Courts are what you do when that doesn’t work.

He believes that he is an expert in the law because he watches Judge Judy on TV. :smack:

He cannot keep his yapper shut, always phrases things in such a way as to put his case in a terrible light, & tries to pass himself off as better educated than he is.

The lawyers he hires are total losers; the last one had his office over a grocery store, and carried a 5th in his briefcase.

Needless to say, we always get skunked in lawsuits.

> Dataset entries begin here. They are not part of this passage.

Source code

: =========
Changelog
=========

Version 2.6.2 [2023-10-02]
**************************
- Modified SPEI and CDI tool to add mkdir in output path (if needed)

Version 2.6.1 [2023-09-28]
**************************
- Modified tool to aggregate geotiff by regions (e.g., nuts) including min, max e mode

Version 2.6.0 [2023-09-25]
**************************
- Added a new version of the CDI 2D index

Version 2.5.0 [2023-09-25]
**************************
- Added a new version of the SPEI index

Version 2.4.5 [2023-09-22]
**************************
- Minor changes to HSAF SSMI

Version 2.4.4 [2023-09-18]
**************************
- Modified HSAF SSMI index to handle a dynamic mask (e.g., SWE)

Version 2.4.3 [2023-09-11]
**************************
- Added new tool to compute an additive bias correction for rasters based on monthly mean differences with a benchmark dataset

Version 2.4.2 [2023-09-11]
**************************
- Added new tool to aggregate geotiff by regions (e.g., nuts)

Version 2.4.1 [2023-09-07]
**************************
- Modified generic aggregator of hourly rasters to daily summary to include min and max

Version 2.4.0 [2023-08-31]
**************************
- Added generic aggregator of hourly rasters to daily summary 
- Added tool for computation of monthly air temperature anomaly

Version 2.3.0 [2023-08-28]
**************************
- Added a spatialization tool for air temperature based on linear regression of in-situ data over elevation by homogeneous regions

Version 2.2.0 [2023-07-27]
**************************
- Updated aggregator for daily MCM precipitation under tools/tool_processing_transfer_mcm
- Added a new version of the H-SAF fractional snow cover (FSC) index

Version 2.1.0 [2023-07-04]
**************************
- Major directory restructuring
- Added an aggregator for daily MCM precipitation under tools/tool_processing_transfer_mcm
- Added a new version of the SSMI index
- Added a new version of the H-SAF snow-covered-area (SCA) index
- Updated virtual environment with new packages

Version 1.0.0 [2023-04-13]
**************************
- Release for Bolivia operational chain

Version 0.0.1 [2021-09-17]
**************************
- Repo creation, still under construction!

Ghod forbid that I ever be falsely accused of a crime. He’d hire me the only heroin-addicted lawyer in Tennessee, & if he took the stand…YIKES!! :eek: :eek: :eek: :eek: :eek:

I’d get the Chair.

If I was accused of peeing in a public place, I’d get the Chair!

Oh.
Yeah.
He always says “We won a moral victory!” every time the other side waxes our collective @ss.

He does that, too! :rolleyes:

My blood pressure…

Maybe naivety skips a generation. My dad is a big time sex-aholic who wasn’t faithful to my mom nor to his first wife, and I can only imagine the kind of man whore he most likely was in his youth. My mother was married to a drug dealer in her first marriage, and she has told me tales of the experimentation she used to do with drugs back in her “hippie days.”

And yet here I am, their 19 year old son. Never had any kind of sexual contact nor touched a drug in my life. I often feel like we were put in the wrong order. I’m clearly the one who should have been born in the 40’s or 50’s.

My boyfriend and I have been living together for 7 months and my mom still drags out the air mattress in a different room on a different floor for him. Dad just rolls his eyes. I don’t think this is naivety in her case so much as “my house my rules” since I was a very “premature” baby myself. :wink:

I’m a little hazy on the details but I seem to remember my mother once saying something or other about “gay lesbians”…she didn’t seem to be aware that was the only kind there was.

I’m pretty sure there are dour lesbians, too. :stuck_out_tongue:

Ah, but they were born in the 40s or 50s (probably, anyway, I don’t know) and look what trouble they got into.

I am disgustingly innocent by most standards myself – never tried drugs, tried smoking once and hated it, rarely drink, didn’t have sex until I was 25 because I wanted to wait until a decent guy came along and he was slow to arrive – but I know my parents weren’t. I mystify my mom sometimes, I think, though she’s not unhappy about my apparent normality.